## Required work
Reproduce verbatim the line in which "Page size: 827x1241." occurs, together with each line that follows it to the end of the listing, and nothing more.

## Data shown
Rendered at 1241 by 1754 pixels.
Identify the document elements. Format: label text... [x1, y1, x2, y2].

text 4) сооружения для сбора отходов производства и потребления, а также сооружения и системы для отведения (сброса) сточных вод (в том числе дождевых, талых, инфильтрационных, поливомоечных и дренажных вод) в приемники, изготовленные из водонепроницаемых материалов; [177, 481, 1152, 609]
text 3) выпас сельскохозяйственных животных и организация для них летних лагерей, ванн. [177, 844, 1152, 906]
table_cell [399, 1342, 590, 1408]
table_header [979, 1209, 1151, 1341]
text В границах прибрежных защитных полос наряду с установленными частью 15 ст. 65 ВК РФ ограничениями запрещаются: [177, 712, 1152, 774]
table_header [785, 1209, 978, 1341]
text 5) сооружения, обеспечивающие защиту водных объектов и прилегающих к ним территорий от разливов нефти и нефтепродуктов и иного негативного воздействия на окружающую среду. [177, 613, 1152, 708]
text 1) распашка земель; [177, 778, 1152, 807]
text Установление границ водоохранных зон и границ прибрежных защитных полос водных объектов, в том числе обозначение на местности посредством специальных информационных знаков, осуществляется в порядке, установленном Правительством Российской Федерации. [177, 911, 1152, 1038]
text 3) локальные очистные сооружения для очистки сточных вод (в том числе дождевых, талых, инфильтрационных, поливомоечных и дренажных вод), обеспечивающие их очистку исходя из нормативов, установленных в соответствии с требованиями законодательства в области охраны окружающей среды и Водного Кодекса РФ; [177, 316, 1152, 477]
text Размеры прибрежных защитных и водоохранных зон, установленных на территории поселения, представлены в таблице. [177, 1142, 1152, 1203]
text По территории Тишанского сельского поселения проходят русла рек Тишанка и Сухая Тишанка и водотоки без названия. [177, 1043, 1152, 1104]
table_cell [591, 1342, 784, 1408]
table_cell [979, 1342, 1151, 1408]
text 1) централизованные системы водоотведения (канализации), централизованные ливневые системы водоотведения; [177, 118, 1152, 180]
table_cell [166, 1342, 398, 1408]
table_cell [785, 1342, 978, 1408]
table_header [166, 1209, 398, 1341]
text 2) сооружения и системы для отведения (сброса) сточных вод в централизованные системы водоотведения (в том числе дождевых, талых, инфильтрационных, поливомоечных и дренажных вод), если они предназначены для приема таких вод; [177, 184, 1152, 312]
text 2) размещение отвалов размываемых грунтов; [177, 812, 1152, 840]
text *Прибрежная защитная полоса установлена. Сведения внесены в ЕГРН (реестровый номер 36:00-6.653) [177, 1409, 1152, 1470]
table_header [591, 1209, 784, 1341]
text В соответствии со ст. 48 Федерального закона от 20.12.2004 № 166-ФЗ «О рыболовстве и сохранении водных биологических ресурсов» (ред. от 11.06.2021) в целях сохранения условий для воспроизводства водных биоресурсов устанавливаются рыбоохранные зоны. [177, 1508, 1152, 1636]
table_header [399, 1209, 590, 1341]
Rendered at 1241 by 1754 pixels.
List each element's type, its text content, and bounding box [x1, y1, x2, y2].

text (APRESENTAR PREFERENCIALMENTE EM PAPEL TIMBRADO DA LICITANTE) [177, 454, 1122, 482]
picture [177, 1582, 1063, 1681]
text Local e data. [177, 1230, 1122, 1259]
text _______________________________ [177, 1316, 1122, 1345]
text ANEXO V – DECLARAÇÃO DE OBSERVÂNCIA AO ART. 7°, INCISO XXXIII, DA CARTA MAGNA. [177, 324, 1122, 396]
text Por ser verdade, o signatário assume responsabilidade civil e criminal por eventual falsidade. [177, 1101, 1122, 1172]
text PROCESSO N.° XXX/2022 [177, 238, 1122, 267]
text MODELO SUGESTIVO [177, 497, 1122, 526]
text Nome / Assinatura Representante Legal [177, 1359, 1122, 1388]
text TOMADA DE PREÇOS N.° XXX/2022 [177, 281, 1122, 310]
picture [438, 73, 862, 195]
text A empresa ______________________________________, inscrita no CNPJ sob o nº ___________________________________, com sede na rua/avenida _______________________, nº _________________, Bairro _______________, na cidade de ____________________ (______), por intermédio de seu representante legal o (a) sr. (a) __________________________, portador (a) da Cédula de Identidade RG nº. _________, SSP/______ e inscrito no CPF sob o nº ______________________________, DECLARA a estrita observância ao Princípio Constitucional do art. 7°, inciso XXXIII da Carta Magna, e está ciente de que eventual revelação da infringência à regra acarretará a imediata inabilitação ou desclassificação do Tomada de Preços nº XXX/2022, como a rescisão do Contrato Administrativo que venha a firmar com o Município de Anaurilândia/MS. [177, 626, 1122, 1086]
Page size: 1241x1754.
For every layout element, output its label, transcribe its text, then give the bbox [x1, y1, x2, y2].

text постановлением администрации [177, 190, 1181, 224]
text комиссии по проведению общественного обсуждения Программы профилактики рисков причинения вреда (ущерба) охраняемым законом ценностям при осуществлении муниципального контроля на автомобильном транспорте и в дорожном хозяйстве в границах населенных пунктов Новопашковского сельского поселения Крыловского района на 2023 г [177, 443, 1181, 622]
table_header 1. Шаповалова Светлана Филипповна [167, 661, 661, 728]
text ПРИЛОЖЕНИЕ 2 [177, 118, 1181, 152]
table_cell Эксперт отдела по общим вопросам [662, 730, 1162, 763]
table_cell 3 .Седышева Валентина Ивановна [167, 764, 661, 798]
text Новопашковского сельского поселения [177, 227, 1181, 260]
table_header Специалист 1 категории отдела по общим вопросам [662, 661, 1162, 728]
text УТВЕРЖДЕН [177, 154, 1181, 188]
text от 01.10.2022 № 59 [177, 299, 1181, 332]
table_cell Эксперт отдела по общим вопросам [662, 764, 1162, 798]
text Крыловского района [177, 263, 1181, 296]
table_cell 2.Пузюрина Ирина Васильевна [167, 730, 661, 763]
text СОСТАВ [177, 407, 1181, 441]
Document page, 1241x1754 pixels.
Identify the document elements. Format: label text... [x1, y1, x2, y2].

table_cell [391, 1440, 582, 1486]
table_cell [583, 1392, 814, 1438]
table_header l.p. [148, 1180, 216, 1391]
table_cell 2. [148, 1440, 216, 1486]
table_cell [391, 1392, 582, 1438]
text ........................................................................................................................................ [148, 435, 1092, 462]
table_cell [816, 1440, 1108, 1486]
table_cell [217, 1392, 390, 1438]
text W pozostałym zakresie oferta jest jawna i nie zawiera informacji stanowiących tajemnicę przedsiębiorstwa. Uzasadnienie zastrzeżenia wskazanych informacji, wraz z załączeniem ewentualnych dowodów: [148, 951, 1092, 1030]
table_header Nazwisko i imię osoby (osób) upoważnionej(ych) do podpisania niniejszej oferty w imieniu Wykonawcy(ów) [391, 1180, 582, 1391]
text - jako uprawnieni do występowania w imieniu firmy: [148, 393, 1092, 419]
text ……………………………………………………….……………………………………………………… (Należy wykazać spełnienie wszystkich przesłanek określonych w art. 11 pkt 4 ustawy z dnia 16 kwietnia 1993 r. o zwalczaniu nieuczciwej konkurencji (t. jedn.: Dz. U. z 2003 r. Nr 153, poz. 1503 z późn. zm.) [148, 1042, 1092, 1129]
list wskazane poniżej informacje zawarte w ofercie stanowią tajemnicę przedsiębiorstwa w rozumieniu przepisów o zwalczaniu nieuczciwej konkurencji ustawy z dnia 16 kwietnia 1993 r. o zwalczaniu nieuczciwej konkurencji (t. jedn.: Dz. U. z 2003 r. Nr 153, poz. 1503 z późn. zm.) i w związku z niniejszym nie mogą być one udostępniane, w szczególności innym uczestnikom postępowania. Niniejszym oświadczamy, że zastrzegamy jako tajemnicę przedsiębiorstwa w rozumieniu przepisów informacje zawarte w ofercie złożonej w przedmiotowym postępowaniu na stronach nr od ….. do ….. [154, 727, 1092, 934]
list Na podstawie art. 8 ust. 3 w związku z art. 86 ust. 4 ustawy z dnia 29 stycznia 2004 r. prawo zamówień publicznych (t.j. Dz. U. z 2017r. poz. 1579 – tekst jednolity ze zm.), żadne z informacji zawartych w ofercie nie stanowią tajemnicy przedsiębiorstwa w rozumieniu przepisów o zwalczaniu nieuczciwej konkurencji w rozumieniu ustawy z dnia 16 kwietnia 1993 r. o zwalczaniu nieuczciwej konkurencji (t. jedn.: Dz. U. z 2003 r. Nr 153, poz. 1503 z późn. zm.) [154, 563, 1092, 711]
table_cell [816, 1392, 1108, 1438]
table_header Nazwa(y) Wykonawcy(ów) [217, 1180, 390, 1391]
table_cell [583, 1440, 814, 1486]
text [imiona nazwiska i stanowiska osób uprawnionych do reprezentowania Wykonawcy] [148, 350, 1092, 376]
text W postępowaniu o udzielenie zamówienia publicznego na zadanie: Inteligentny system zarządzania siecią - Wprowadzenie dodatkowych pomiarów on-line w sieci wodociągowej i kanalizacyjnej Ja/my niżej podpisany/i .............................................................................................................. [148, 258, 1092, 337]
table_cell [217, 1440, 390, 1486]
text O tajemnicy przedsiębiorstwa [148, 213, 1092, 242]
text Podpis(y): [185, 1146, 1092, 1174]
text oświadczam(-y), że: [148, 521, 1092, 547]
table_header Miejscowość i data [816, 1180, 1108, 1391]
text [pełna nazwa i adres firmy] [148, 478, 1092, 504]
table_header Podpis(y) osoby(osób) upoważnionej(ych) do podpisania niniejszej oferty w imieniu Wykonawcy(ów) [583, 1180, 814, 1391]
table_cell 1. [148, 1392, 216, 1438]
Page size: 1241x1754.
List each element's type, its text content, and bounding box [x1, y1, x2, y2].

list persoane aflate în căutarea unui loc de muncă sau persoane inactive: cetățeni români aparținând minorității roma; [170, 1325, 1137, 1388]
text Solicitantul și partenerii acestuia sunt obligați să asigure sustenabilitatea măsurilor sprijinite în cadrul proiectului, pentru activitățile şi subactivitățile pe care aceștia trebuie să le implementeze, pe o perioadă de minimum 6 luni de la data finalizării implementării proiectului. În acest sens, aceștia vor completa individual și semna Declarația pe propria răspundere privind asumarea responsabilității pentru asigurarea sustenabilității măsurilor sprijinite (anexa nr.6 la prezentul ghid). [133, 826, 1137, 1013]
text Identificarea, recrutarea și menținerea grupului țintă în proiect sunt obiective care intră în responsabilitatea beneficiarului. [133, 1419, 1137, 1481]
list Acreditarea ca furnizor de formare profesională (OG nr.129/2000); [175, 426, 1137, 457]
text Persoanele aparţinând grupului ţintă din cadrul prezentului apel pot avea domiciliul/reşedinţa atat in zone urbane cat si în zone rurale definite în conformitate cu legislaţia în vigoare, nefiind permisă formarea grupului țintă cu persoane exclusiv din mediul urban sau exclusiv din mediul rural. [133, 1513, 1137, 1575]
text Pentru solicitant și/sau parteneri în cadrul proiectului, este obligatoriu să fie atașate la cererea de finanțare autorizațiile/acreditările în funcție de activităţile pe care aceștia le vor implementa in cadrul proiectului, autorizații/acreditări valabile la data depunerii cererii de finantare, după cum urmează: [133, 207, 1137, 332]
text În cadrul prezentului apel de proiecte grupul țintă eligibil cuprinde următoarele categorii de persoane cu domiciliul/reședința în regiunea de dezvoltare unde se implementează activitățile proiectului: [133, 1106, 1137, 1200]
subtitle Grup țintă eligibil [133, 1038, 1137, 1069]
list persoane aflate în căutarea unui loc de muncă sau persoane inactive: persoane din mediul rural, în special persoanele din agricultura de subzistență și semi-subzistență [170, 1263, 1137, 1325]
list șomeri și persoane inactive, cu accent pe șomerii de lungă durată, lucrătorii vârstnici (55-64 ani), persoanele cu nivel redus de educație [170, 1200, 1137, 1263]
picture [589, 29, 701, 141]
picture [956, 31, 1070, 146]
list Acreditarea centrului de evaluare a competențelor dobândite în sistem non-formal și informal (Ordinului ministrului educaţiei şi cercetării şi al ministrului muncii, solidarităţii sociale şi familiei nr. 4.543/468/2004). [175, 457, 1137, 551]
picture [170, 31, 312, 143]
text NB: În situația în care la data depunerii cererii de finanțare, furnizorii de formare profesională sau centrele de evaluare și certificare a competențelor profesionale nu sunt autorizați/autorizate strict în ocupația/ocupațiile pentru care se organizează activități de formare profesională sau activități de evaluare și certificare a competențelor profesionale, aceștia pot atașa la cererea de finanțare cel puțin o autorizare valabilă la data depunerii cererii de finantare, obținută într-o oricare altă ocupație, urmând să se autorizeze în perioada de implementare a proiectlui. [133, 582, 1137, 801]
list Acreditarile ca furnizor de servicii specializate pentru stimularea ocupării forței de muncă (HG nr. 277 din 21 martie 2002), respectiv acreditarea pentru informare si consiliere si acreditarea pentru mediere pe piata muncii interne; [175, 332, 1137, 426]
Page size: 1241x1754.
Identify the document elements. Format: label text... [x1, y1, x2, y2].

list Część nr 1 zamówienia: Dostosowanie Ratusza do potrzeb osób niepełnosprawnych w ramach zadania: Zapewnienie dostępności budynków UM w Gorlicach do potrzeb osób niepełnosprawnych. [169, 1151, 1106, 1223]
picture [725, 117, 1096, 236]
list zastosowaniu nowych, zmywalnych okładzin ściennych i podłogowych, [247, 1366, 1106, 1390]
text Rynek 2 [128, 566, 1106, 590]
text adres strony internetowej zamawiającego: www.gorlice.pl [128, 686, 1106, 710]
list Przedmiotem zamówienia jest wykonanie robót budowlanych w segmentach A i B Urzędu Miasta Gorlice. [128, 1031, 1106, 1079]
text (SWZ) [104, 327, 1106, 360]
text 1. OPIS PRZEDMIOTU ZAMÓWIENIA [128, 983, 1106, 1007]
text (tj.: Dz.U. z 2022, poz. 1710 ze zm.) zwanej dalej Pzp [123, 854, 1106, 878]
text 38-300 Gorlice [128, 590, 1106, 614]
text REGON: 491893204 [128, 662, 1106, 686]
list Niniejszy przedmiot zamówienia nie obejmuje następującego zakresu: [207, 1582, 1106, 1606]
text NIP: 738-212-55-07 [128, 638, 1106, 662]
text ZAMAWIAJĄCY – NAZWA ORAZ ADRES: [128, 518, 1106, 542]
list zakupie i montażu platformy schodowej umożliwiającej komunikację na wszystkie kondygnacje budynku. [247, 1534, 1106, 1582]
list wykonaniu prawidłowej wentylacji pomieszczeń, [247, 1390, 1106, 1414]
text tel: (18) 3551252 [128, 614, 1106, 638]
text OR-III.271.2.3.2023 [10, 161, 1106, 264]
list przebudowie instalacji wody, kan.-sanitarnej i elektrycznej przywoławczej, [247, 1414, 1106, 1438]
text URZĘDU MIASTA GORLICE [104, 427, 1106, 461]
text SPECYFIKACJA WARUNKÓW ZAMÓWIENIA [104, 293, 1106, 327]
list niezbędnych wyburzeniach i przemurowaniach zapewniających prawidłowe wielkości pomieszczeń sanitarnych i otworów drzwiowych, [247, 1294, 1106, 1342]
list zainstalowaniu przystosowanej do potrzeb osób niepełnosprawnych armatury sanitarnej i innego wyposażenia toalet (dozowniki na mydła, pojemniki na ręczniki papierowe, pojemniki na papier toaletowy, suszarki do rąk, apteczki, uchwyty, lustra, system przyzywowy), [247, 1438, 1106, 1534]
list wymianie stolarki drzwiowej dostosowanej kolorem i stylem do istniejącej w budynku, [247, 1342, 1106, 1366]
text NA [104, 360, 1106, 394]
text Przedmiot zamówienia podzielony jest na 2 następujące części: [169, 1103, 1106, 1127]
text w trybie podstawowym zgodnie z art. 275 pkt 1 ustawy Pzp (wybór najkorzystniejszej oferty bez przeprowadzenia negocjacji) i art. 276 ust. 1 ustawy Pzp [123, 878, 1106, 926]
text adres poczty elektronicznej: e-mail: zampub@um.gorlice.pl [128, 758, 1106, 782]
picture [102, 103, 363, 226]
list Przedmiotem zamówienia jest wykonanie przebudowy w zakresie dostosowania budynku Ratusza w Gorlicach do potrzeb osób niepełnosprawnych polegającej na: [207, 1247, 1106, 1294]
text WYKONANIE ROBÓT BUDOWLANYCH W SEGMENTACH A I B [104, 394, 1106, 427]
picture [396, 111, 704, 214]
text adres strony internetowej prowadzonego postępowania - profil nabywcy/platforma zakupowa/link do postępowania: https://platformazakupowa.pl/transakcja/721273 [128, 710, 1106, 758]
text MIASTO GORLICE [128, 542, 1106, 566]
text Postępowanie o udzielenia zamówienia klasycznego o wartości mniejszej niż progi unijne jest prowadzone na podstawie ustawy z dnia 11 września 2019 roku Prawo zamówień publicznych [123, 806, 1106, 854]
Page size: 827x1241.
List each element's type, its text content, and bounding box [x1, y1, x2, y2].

## The answer
Page size: 827x1241.
List each element's type, its text content, and bounding box [x1, y1, x2, y2].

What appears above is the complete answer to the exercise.